A website will rewrite the same post hundreds of times in an effort to increase its link count and traffic , while preventing it from being considered duplicate content. Some sites even manage to generate income from this type of content, through advertising links. However, since rewriting content is quite a tedious task, many sites are turning to auto-writing software that can automatically replace nouns and verbs . This usually results in the creation of very poor quality content or, in other words, gibberish.
The patent explains how Google identifies this type of content by identifying incomprehensible or incorrect sentences contained in a web page. The mobile number list system that Google uses is based on different factors to assign a contextual score to the page: this is the “ gibberish score ”, literally the gibberish score. Google uses a language model that is able to recognize when a sequence of words is artificial. In effect, it identifies and analyzes the different n-grams on a page and compares them to other n-gram groupings on other websites. An n-gram is a contiguous sequence of elements (here words). From there, Google generates a language model score and a query stuffing score . This is the frequency of repetition of certain terms in the content .

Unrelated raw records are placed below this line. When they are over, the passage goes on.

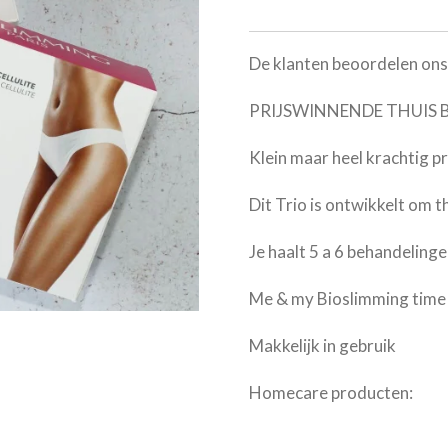
De klanten beoordelen ons 
PRIJSWINNENDE THUIS 
Klein maar heel krachtig p
Dit Trio is ontwikkelt om t
Je haalt 5 a 6 behandelinge
Me & my Bioslimming time 
Makkelijk in gebruik
Homecare producten:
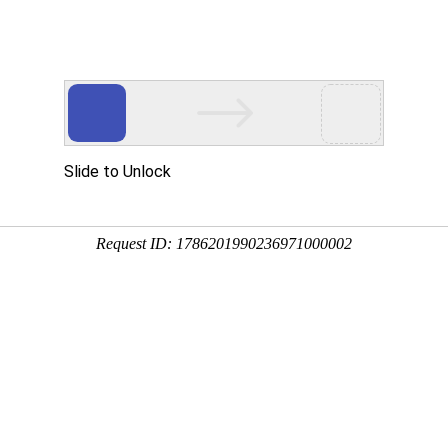
真菌毒素检测仪
农药残留检测仪
兽药残留检测仪
食用油品质测定
标读卡仪及检测卡
微生物致病菌检测仪
检测箱及速测试剂盒
检测方案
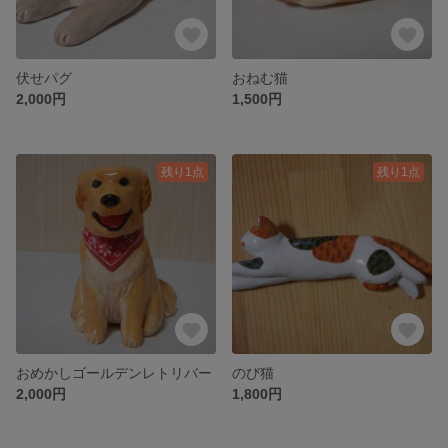
伏せパグ
おねむ猫
2,000円
1,500円
残り1点
残り1点
おめかしゴールデンレトリバー
のび猫
2,000円
1,800円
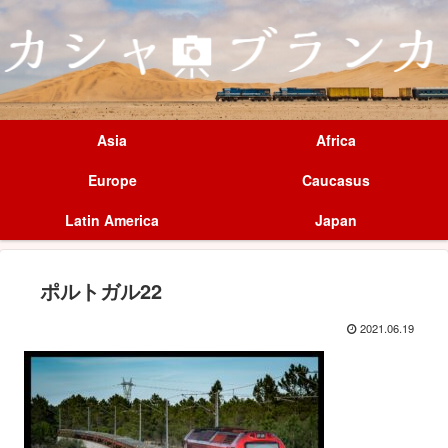
Asia
Africa
Europe
Caucasus
Latin America
Japan
ポルトガル22
2021.06.19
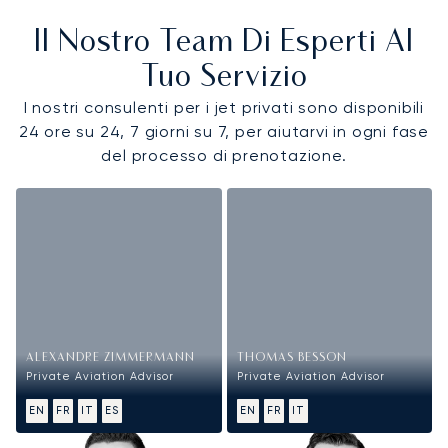
Il Nostro Team Di Esperti Al
Tuo Servizio
I nostri consulenti per i jet privati sono disponibili
24 ore su 24, 7 giorni su 7, per aiutarvi in ogni fase
del processo di prenotazione.
ALEXANDRE ZIMMERMANN
THOMAS BESSON
Private Aviation Advisor
Private Aviation Advisor
EN
FR
IT
ES
EN
FR
IT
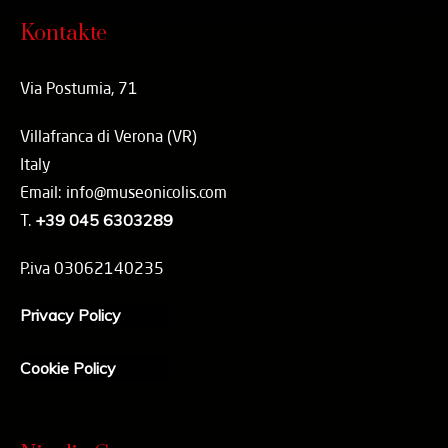
Kontakte
Via Postumia, 71
Villafranca di Verona (VR)
Italy
Email: info@museonicolis.com
T.
+39 045 6303289
P.iva 03062140235
Privacy Policy
Cookie Policy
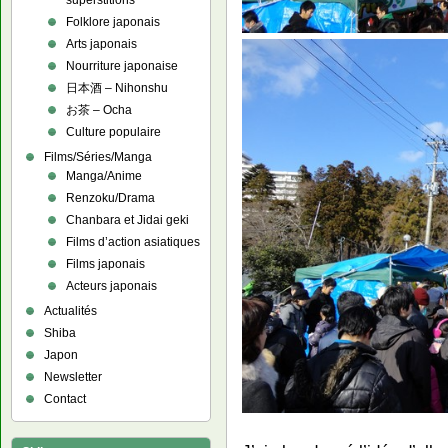
superstitions
Folklore japonais
Arts japonais
Nourriture japonaise
日本酒 – Nihonshu
お茶 – Ocha
Culture populaire
Films/Séries/Manga
Manga/Anime
Renzoku/Drama
Chanbara et Jidai geki
Films d’action asiatiques
Films japonais
Acteurs japonais
Actualités
Shiba
Japon
Newsletter
Contact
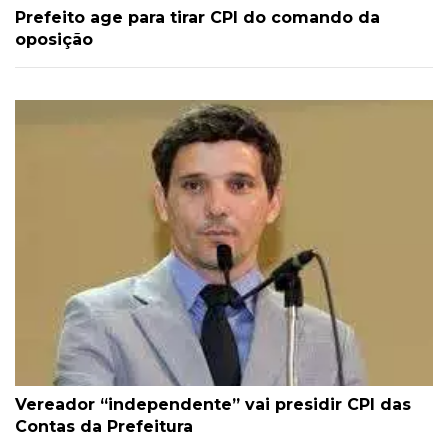
Prefeito age para tirar CPI do comando da
oposição
Vereador “independente” vai presidir CPI das
Contas da Prefeitura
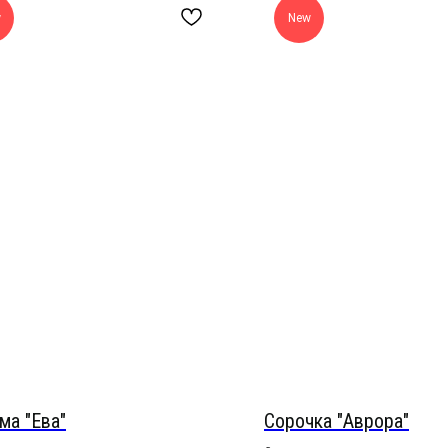
w
New
ма "Ева"
Сорочка "Аврора"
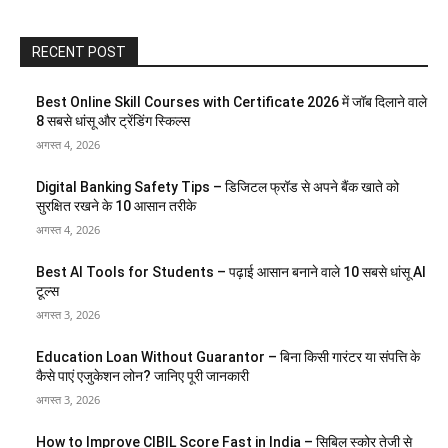
RECENT POST
Best Online Skill Courses with Certificate 2026 में जॉब दिलाने वाले
8 सबसे धांसू और ट्रेंडिंग स्किल्स
अगस्त 4, 2026
Digital Banking Safety Tips – डिजिटल फ्रॉड से अपने बैंक खाते को
सुरक्षित रखने के 10 आसान तरीके
अगस्त 4, 2026
Best AI Tools for Students – पढ़ाई आसान बनाने वाले 10 सबसे धांसू AI
टूल्स
अगस्त 3, 2026
Education Loan Without Guarantor – बिना किसी गारंटर या संपत्ति के
कैसे पाएं एजुकेशन लोन? जानिए पूरी जानकारी
अगस्त 3, 2026
How to Improve CIBIL Score Fast in India – सिबिल स्कोर तेजी से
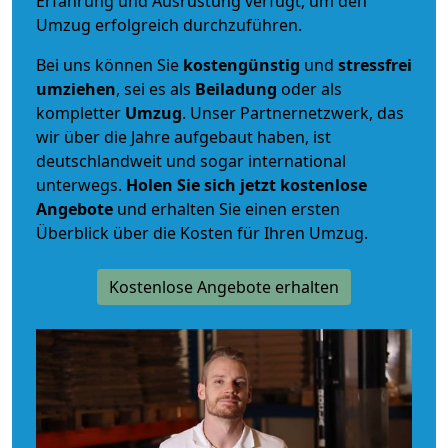
Erfahrung und Ausrüstung verfügt, um den
Umzug erfolgreich durchzuführen.
Bei uns können Sie
kostengünstig
und
stressfrei
umziehen
, sei es als
Beiladung
oder als
kompletter
Umzug
. Unser Partnernetzwerk, das
wir über die Jahre aufgebaut haben, ist
deutschlandweit und sogar international
unterwegs.
Holen Sie sich jetzt kostenlose
Angebote
und erhalten Sie einen ersten
Überblick über die Kosten für Ihren Umzug.
Kostenlose Angebote erhalten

These scores are then combined to calculate the gibberish score. This is then analyzed to determine if the position of the content in the results page should be changed. Although the patent does not explicitly state that this system aims to penalize spinned articles, these often contain a lot of gibberish and are therefore the first to be penalized. Keyword Stuffing The patent in question: “ Detecting spam documents in a phrase based information retrieval system ” (December 13, 2011)  Keyword stuffing is one of the oldest so-called “black hat” practices.